Recently, we transfected the porcine intestinal cell line IPEC-J2, with human P-glycoprotein (P-gp, ABCB1). The resulting cell line, iP-gp, has a high expression of functional human P-gp in the apical membrane, and a low expression of nonhuman ATP-binding cassette (ABC) transporters. The aim of the present work was to investigate the usability of iP-gp cell line for determining transepithelial transport kinetics of the prototypical P-gp substrates digoxin and rhodamine 123.
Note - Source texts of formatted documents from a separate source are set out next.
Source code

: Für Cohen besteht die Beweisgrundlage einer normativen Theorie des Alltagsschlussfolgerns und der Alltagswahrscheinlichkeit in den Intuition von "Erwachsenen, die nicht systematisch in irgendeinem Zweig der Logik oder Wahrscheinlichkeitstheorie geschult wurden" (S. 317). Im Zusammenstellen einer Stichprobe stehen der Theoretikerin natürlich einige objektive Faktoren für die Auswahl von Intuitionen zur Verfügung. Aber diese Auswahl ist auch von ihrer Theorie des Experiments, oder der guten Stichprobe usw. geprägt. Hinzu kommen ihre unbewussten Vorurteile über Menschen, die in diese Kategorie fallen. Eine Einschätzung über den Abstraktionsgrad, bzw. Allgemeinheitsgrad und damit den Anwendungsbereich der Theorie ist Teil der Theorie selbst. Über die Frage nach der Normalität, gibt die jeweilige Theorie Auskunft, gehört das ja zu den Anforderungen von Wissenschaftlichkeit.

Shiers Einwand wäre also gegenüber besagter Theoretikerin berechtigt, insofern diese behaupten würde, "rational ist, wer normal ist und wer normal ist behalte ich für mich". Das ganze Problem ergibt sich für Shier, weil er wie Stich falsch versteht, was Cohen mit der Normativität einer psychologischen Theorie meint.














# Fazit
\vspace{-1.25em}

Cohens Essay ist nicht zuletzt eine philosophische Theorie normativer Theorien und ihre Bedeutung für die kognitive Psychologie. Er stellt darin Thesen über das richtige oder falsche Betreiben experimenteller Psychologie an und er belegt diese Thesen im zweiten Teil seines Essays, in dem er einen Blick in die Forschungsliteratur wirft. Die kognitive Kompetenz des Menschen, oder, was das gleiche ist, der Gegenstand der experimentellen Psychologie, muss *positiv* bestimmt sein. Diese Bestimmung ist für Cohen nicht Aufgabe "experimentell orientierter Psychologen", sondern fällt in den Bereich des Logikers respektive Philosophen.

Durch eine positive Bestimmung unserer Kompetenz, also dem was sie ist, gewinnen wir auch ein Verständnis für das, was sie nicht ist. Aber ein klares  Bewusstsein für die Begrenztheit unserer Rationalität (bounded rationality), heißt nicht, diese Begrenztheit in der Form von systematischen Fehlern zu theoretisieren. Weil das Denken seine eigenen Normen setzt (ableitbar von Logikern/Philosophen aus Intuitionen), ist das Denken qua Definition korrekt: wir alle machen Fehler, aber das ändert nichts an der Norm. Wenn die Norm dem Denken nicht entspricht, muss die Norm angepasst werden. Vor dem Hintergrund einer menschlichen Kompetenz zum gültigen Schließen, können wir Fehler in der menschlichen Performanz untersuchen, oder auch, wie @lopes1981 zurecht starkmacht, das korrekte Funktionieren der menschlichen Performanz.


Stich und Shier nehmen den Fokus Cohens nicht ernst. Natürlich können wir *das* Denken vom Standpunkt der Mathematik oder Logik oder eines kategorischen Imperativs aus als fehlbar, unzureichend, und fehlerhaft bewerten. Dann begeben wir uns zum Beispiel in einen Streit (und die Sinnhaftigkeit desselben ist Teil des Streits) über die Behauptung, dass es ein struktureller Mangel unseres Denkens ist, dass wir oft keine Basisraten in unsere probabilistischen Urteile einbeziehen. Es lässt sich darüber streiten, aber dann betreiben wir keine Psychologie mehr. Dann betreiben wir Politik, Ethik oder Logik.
The cell line generated tight monolayers after 16 days of culture, reflected by high transepithelial electrical resistance values (TEER > 15,000 Ω·cm2), immunocytochemistry and low fluxes of the paracellular flux marker [14C]-mannitol. Monolayer integrity was not affected the common solvents dimethyl sulfoxide (DMSO), methanol and ethanol in concentrations up to 2% (v/v).
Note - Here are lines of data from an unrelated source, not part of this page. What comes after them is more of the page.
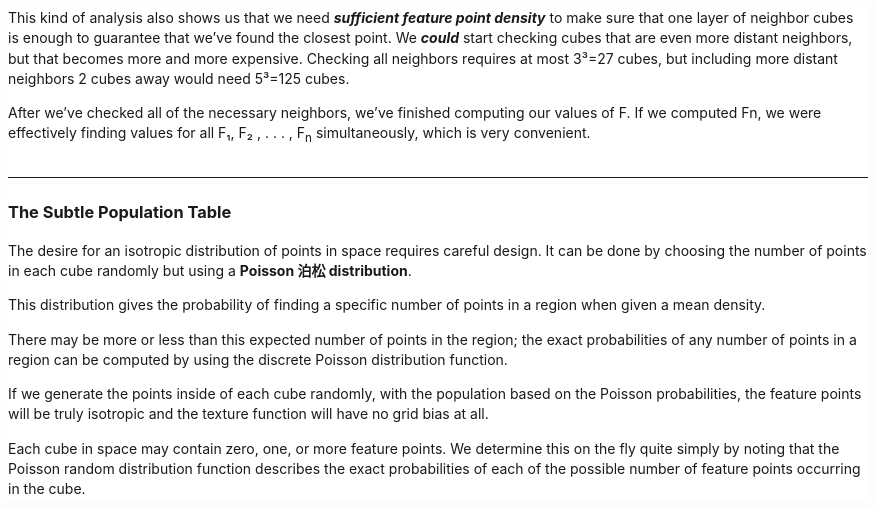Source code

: This kind of analysis also shows us that we need ***sufficient feature point density*** to make sure that one layer of neighbor cubes is enough to guarantee that we’ve found the closest point. We ***could*** start checking cubes that are even more distant neighbors, but that becomes more and more expensive. Checking all neighbors requires at most 3³=27 cubes, but including more distant neighbors 2 cubes away would need 5³=125 cubes.

After we’ve checked all of the necessary neighbors, we’ve finished computing our values of F. If we computed Fn, we were effectively finding values for all F₁, F₂ , . . . , F<sub>n</sub> simultaneously, which is very convenient. 

<h2 id="46504218a9420f71f7daaed533bed27a"></h2>

-----

### The Subtle Population Table

The desire for an isotropic distribution of points in space requires careful design. It can be done by choosing the number of points in each cube randomly but using a **Poisson 泊松 distribution**. 

This distribution gives the probability of finding a specific number of points in a region when given a mean density. 

There may be more or less than this expected number of points in the region; the exact probabilities of any number of points in a region can be computed by using the discrete Poisson distribution function.

If we generate the points inside of each cube randomly, with the population based on the Poisson probabilities, the feature points will be truly isotropic and the texture function will have no grid bias at all.

Each cube in space may contain zero, one, or more feature points. We determine this on the fly quite simply by noting that the Poisson random distribution function describes the exact probabilities of each of the possible number of feature points occurring in the cube.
Transepithelial fluxes of [3H]-labeled digoxin and rhodamine 123 were measured at varying donor concentrations, and kinetic parameters were estimated. Km and Vmax of P-gp mediated basolateral-to-apical (B-A) flux of rhodamine 123 were estimated to 332 ± 124 μM and 111 ± 16 pmol·cm−2·min−1 (n = 3, total N = 6), respectively. Vmax and Km of digoxin B-A flux could not be estimated due to the low aqueous solubility of digoxin. The half maximal inhibitory concentrations (IC50) of the selective P-gp inhibitor, zosuquidar (LY-335979), were estimated to 0.05 ± 0.01 μM (n = 3, total N = 6) and 0.04 ± 0.01 μM (n = 3, total N = 6) in transport experiments with digoxin and rhodamine 123 as substrates, respectively. Bidirectional fluxes of digoxin and rhodamine 123 were measured in transfected Madin Darby canine kidney cells (MDCK II MDR1) and compared with the fluxes obtained with the iP-gp cell monolayers. Efflux ratios were highest in the iP-gp cells, due to a tighter paracellular pathway. In conclusion, both digoxin and rhodamine 123 could be used to obtain IC50 values of inhibition, Ki values were only possible to obtain using rhodamine 123. The observed tightness, robustness towards solvents and the high efflux ratios confirmed that the iP-gp cell line may serve as a useful screening tool for investigations of substrate-P-gp interactions and modulation of P-gp function.